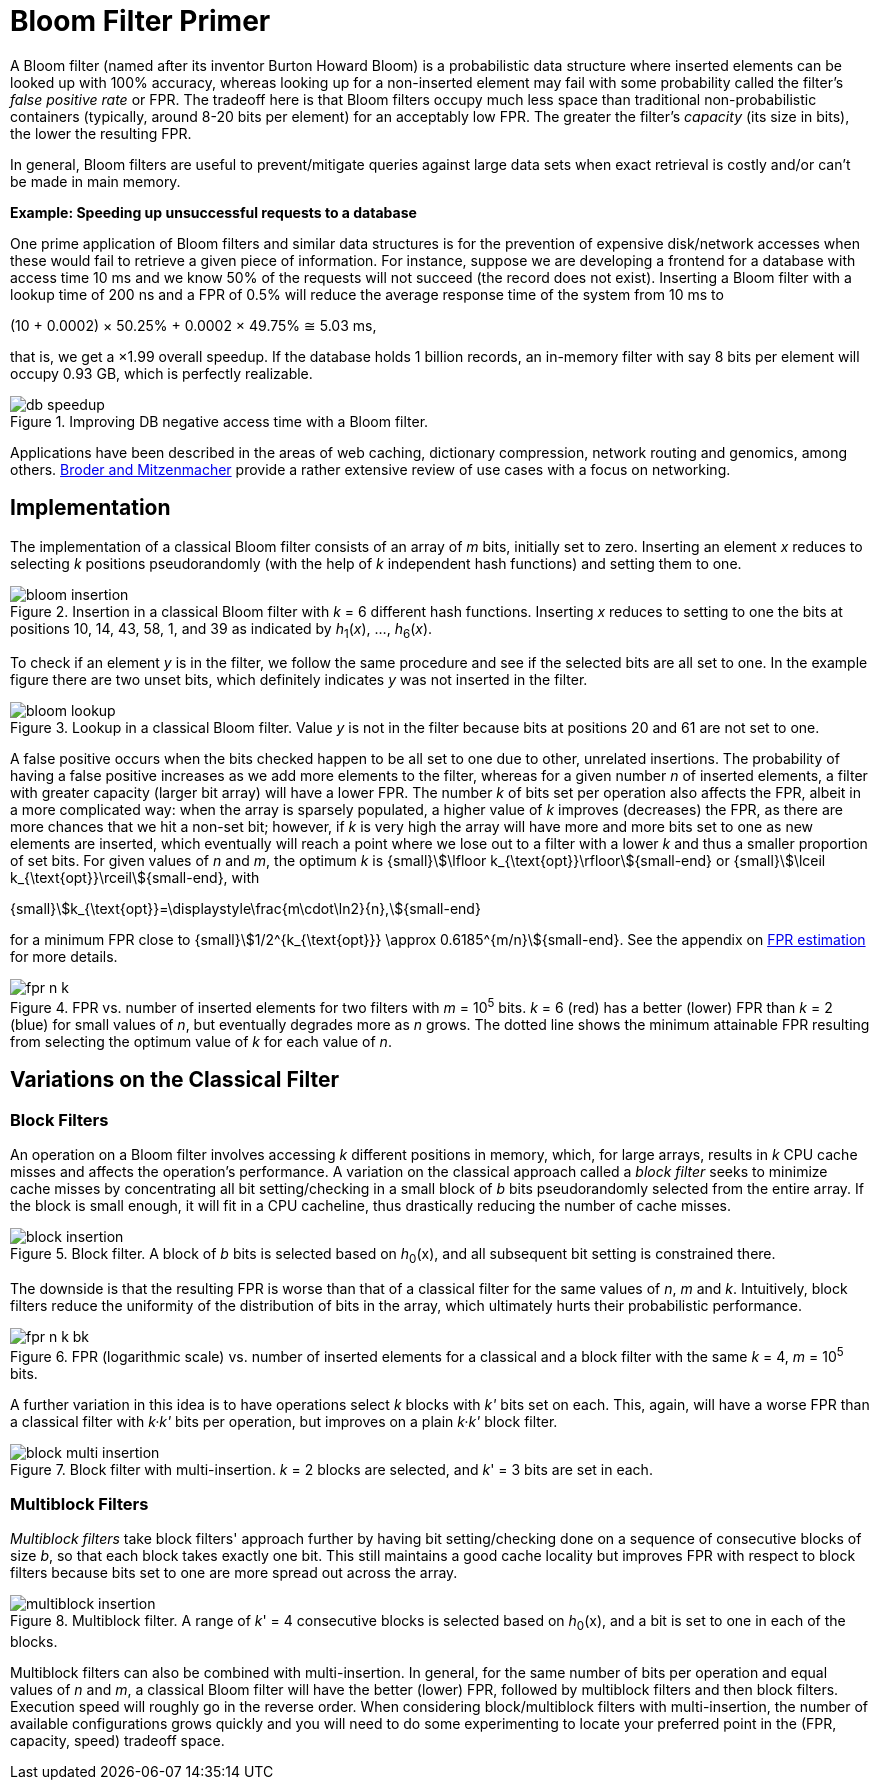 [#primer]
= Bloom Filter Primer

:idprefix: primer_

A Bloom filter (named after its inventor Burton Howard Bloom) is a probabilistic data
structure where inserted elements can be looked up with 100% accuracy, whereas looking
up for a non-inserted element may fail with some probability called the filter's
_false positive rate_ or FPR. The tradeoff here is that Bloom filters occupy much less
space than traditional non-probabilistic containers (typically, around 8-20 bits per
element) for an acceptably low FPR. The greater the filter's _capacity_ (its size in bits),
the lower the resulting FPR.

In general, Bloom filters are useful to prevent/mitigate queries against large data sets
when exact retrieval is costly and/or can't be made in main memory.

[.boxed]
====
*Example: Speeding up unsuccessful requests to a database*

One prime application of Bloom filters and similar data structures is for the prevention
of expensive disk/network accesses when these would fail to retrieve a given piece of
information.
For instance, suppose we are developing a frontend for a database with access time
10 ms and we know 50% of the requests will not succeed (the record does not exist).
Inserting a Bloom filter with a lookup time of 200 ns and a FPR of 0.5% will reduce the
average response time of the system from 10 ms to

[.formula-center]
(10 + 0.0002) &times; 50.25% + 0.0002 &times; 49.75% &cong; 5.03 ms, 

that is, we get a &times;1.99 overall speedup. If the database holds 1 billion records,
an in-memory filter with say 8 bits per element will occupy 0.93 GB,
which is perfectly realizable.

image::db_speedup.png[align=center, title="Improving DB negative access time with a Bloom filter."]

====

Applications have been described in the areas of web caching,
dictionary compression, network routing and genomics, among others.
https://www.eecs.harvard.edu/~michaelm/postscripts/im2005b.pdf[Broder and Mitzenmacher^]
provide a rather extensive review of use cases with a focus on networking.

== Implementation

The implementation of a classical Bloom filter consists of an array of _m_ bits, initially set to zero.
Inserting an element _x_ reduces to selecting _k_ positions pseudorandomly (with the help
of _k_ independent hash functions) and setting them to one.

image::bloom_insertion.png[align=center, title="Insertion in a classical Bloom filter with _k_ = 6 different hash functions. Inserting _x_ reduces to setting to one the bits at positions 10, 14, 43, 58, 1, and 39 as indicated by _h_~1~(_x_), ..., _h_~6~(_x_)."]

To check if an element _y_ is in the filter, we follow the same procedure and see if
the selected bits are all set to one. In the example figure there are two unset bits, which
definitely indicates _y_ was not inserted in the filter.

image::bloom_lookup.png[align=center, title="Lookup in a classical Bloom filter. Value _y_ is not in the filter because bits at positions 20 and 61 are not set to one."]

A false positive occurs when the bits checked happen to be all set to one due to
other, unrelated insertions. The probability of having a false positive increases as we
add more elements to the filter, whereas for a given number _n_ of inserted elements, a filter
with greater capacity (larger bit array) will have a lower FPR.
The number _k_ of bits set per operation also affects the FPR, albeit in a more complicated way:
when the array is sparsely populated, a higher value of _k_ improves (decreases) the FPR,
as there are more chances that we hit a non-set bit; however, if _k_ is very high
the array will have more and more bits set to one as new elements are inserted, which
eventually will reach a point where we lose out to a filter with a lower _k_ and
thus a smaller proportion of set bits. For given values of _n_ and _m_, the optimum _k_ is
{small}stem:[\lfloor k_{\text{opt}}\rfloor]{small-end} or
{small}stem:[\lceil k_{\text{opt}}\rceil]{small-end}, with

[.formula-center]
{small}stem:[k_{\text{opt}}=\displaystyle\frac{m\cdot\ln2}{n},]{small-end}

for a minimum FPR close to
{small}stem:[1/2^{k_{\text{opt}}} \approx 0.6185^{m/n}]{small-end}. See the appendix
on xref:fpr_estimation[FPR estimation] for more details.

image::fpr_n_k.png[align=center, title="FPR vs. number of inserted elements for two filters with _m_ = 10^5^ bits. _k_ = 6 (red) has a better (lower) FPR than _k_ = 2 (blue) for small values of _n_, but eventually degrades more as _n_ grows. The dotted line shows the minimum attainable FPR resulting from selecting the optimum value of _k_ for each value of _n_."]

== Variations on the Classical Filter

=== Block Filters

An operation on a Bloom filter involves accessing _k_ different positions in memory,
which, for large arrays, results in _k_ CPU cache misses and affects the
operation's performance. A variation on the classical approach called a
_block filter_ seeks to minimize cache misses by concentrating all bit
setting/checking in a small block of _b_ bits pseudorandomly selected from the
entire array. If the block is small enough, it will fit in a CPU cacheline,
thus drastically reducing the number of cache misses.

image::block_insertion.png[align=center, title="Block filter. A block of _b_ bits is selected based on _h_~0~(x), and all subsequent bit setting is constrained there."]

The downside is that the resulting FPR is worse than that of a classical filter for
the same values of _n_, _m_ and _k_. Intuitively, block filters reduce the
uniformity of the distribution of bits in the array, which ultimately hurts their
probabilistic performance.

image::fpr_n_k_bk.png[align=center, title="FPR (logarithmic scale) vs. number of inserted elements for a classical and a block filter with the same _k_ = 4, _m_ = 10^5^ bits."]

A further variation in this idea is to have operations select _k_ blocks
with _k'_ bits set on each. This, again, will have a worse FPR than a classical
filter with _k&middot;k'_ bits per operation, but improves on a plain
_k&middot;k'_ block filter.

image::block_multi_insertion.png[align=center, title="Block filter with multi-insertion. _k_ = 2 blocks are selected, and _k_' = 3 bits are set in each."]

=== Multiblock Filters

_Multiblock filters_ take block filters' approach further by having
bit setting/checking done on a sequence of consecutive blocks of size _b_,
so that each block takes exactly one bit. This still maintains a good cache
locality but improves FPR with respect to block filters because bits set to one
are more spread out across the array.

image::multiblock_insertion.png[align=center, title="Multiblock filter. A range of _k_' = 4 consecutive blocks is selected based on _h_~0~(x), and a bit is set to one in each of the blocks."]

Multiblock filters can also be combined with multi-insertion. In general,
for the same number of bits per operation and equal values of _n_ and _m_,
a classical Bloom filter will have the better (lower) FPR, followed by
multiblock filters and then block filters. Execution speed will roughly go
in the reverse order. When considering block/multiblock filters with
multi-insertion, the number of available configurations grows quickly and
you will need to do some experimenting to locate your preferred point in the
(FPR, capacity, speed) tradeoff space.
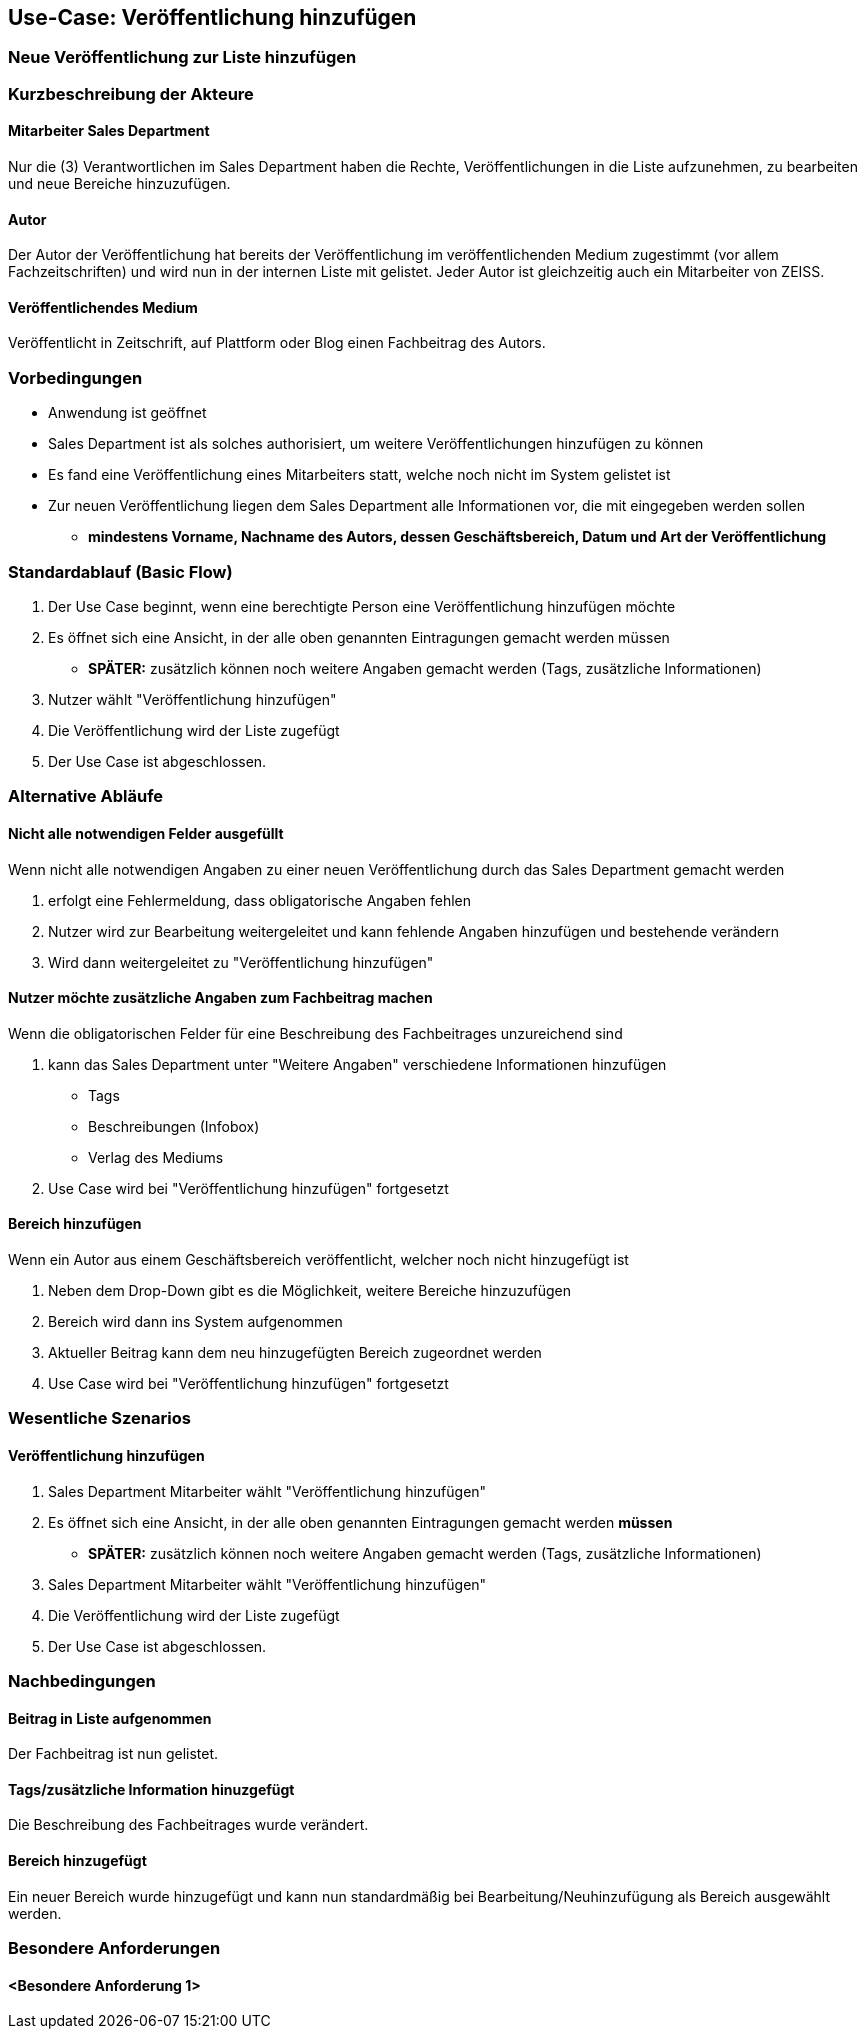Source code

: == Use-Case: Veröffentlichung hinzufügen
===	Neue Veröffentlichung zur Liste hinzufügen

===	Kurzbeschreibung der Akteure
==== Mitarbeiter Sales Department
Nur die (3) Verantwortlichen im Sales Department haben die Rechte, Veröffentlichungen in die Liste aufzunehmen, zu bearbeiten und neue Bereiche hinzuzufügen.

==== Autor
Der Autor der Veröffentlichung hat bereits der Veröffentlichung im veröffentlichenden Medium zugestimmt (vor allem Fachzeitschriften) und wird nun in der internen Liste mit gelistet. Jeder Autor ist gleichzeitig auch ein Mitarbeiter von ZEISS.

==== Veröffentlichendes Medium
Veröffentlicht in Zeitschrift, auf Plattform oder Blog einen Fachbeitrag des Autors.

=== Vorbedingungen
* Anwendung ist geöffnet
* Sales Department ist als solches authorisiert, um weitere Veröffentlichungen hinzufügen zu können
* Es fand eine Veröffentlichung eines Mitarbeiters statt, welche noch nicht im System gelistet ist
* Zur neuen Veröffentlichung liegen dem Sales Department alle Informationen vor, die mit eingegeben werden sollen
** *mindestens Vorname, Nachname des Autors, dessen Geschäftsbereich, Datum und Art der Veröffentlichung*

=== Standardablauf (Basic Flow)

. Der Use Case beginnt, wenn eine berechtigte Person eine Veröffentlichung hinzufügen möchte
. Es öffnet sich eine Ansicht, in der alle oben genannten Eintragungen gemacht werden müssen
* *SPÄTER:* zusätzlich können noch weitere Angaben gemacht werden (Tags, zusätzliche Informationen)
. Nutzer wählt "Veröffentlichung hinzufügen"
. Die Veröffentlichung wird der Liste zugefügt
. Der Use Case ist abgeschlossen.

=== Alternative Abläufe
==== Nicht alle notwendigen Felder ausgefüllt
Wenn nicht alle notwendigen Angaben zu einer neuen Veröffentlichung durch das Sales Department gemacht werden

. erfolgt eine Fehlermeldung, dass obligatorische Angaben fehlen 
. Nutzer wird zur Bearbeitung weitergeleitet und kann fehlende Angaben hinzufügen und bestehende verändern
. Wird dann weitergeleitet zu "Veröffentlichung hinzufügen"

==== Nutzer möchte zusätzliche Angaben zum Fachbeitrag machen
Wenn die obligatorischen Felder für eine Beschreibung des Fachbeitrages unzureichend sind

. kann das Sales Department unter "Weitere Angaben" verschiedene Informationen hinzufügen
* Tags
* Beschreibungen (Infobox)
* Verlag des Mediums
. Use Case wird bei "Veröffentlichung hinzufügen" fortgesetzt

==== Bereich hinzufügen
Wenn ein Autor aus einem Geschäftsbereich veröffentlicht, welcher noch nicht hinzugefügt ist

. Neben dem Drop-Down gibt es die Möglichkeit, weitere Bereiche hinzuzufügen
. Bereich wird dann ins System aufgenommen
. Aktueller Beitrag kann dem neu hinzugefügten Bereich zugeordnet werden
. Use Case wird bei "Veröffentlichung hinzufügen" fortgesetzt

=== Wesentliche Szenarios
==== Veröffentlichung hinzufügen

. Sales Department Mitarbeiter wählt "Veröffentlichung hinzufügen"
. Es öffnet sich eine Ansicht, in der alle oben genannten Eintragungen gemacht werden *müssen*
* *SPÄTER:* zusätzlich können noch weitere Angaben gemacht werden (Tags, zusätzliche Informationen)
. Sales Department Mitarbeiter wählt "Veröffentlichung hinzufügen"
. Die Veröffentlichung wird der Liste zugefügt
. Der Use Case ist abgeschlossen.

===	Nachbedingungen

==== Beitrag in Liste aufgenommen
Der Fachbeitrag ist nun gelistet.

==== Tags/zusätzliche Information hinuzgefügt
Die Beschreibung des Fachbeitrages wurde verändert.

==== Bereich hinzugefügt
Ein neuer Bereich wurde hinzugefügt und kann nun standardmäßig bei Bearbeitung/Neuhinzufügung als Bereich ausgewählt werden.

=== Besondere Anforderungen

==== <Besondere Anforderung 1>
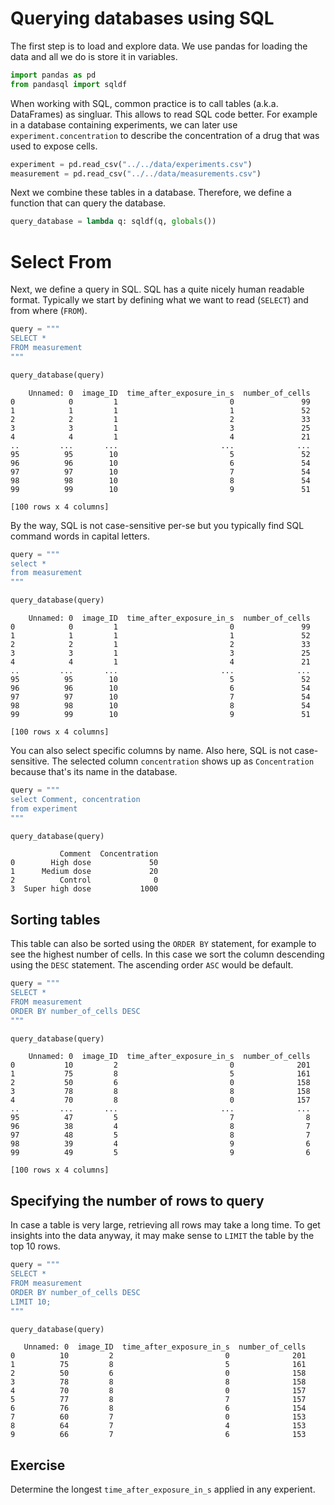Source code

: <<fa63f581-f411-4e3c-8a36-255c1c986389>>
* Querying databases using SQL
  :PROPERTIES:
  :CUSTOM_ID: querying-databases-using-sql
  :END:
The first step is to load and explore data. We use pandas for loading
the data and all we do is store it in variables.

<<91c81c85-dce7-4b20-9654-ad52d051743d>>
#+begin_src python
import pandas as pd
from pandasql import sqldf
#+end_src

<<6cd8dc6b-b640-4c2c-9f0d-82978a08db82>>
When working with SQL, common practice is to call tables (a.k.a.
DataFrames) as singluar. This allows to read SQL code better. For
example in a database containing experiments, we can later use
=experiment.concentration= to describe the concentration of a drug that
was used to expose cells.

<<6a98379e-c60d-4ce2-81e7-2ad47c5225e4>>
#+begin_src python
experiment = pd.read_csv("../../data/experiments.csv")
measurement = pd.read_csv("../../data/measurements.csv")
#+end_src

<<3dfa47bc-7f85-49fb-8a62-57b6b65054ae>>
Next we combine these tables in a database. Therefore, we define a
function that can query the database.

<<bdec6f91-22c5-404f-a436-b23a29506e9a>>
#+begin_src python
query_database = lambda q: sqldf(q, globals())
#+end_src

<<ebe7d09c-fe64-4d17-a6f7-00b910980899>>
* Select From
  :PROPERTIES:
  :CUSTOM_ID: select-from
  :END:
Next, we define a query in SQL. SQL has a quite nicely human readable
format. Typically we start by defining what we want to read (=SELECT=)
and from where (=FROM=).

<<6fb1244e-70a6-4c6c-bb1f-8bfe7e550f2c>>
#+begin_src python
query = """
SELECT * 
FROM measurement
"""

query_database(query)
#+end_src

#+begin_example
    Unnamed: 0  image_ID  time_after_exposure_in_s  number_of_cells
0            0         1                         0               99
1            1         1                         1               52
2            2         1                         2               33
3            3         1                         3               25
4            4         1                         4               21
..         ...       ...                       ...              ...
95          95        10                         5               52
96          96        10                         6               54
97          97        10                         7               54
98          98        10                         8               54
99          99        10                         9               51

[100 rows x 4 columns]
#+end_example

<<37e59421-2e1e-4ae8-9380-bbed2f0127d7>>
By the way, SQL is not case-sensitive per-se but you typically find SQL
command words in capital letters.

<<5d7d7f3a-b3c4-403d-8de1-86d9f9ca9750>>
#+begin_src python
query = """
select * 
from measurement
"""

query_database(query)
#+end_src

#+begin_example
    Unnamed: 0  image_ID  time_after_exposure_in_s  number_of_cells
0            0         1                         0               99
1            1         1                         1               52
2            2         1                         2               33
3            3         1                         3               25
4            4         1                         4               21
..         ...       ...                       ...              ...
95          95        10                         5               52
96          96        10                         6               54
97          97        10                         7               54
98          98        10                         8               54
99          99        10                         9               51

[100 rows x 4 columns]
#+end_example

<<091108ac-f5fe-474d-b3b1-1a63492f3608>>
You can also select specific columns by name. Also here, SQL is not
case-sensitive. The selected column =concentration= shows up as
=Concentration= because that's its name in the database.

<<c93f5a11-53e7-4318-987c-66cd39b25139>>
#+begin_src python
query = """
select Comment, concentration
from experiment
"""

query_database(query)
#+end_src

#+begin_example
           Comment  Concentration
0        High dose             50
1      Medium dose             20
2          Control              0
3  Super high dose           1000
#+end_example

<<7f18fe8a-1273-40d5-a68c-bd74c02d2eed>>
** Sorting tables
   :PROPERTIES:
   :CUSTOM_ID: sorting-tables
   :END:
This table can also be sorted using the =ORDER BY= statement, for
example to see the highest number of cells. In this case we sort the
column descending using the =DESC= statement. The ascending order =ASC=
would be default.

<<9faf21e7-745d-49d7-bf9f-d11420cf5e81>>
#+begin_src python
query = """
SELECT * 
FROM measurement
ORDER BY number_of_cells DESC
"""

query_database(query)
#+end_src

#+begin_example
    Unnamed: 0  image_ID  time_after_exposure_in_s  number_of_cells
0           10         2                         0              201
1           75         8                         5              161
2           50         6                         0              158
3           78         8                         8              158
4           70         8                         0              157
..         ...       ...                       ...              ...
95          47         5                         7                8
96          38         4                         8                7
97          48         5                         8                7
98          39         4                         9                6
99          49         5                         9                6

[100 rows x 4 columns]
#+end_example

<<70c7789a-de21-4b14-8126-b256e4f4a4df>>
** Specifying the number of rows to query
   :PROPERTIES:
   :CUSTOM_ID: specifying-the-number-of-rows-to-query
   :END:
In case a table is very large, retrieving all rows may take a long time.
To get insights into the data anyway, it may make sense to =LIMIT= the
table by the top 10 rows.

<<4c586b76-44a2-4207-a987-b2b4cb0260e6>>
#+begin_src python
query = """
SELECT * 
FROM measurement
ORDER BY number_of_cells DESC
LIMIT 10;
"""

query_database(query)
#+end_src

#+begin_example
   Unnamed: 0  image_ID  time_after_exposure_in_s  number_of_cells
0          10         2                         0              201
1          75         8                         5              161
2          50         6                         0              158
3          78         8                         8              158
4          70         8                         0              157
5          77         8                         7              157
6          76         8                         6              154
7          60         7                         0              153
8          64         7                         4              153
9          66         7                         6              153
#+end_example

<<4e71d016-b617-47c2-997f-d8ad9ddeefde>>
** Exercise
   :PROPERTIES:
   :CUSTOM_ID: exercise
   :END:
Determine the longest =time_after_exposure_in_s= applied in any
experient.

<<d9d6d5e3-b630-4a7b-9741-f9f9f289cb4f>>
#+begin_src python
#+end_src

**Exercise objective:** Among the entries above, the lines between the ones containing "further by having" and "so that each", inclusive, are to be transcribed exactly. No other line is to be given.

**Task answer:**
_Multiblock filters_ take block filters' approach further by having
bit setting/checking done on a sequence of consecutive blocks of size _b_,
so that each block takes exactly one bit. This still maintains a good cache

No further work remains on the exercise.